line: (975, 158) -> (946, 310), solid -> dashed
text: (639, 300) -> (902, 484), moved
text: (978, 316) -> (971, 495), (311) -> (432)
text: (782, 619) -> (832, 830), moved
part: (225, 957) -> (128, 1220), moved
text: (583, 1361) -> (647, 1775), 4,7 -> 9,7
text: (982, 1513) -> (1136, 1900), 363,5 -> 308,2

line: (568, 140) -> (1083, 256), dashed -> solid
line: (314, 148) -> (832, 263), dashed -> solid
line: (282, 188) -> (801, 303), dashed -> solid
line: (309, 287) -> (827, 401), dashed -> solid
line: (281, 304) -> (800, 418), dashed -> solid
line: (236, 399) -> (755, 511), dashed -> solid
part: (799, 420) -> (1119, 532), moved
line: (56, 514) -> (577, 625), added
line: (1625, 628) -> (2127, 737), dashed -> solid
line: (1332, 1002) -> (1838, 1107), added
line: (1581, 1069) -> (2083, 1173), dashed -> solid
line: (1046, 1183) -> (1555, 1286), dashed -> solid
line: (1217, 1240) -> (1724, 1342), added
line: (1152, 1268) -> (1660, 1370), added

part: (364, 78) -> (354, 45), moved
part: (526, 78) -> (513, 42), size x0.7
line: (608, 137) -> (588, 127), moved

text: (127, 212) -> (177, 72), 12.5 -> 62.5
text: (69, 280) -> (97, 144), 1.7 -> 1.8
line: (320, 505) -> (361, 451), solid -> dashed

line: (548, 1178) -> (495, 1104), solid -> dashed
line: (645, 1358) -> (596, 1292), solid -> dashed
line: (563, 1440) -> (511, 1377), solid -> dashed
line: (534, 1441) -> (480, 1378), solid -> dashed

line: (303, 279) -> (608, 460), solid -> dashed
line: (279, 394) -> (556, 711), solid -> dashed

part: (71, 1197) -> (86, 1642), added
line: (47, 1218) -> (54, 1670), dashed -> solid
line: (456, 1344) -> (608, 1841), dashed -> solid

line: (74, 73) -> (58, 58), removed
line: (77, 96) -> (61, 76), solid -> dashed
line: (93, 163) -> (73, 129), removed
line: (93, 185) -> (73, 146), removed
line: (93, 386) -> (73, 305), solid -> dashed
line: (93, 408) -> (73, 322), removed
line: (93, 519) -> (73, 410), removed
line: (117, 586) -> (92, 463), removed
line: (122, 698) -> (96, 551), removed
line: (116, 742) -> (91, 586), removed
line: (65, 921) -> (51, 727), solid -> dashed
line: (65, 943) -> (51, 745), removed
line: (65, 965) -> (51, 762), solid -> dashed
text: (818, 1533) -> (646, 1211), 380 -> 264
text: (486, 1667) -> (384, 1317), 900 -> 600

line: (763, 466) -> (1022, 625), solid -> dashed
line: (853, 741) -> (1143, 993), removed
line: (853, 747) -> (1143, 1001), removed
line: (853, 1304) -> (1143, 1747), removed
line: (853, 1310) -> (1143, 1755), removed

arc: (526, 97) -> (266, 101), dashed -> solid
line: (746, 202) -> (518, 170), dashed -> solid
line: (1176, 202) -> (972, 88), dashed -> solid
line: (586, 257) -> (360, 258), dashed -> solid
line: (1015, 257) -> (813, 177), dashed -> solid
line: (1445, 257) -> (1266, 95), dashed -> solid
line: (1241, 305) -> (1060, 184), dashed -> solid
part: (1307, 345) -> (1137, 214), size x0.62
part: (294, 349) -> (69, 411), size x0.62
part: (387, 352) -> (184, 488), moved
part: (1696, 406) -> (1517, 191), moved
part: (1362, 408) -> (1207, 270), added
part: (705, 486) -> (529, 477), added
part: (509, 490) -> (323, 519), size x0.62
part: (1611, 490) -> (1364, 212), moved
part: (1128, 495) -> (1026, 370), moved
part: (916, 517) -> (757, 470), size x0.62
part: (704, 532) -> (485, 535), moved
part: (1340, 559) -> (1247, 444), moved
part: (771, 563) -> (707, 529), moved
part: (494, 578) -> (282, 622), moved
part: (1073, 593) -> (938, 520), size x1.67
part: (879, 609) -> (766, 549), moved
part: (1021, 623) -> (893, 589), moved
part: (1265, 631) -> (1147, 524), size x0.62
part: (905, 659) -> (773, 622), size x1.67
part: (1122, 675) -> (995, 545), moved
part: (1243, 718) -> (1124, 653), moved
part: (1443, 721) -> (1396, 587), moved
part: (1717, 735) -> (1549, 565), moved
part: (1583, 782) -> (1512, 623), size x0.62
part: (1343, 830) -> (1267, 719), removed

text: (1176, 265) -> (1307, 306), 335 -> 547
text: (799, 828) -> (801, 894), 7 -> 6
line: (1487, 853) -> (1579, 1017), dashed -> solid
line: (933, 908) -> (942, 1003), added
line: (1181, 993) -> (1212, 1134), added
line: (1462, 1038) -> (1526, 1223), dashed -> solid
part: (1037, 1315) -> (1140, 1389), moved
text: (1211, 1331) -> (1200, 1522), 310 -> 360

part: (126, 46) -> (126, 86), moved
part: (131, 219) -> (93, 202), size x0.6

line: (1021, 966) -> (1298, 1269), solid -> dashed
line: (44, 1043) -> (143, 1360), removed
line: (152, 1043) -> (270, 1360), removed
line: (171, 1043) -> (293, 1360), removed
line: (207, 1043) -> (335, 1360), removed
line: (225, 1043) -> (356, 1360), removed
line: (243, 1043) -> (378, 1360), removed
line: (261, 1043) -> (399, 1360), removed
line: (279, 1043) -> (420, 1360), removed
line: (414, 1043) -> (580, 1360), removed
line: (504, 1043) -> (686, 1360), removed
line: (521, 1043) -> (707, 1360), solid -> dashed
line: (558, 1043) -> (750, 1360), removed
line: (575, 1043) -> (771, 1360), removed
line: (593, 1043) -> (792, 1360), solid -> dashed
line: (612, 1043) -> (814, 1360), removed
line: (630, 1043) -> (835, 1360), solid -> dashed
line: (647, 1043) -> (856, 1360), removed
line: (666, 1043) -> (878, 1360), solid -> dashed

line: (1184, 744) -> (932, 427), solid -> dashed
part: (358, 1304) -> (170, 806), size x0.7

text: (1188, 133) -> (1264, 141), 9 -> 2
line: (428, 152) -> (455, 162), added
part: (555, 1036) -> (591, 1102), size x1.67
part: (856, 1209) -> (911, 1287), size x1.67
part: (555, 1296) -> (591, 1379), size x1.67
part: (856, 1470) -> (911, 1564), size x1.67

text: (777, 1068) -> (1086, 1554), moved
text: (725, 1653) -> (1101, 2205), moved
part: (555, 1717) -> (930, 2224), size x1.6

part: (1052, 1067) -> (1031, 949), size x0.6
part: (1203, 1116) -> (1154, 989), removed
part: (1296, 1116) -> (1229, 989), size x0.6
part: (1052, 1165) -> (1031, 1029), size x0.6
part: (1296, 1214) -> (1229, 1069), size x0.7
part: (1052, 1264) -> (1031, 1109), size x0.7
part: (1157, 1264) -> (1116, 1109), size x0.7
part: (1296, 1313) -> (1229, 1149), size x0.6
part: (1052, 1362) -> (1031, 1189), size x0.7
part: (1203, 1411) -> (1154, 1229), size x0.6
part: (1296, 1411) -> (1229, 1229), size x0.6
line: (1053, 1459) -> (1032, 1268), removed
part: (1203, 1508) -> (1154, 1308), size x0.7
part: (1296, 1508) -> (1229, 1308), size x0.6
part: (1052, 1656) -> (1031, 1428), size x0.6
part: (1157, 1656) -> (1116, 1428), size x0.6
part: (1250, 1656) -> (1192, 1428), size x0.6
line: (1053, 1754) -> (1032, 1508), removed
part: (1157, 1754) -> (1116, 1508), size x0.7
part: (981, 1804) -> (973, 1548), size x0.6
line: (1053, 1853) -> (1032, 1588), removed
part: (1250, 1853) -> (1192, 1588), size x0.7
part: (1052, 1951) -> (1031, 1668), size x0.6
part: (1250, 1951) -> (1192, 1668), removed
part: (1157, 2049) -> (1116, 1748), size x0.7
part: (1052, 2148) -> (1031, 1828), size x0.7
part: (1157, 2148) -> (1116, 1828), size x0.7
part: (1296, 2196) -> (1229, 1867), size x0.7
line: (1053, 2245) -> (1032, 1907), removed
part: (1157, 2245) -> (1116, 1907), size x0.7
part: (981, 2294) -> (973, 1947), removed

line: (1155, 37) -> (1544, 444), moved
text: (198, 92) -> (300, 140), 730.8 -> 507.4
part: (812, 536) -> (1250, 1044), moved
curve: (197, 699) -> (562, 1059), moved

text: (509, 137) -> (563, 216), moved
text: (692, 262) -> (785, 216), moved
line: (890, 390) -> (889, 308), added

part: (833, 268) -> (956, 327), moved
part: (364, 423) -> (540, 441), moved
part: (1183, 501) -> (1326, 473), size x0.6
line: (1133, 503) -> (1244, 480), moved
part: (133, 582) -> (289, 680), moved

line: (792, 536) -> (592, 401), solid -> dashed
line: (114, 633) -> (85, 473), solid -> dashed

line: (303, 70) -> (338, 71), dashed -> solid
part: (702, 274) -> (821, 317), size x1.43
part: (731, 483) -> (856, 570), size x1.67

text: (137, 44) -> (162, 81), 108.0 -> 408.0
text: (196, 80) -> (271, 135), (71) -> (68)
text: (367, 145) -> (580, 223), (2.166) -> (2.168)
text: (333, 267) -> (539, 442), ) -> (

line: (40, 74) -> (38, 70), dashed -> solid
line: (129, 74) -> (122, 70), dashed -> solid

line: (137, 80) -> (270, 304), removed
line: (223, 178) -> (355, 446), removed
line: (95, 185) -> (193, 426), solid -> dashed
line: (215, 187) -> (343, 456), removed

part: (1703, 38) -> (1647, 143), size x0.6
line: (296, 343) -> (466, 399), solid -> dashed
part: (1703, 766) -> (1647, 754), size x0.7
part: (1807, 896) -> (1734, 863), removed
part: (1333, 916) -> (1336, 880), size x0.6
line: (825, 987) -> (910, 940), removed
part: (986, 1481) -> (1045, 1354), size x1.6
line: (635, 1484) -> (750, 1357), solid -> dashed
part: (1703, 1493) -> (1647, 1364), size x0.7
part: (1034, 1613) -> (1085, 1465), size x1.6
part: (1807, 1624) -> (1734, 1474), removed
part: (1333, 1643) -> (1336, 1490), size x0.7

- TASK TO CARRY OUT
Pull every line containing "added" from the material above.

- RESULT OF THE EXERCISE
line: (56, 514) -> (577, 625), added
line: (1332, 1002) -> (1838, 1107), added
line: (1217, 1240) -> (1724, 1342), added
line: (1152, 1268) -> (1660, 1370), added
part: (71, 1197) -> (86, 1642), added
part: (1362, 408) -> (1207, 270), added
part: (705, 486) -> (529, 477), added
line: (933, 908) -> (942, 1003), added
line: (1181, 993) -> (1212, 1134), added
line: (428, 152) -> (455, 162), added
line: (890, 390) -> (889, 308), added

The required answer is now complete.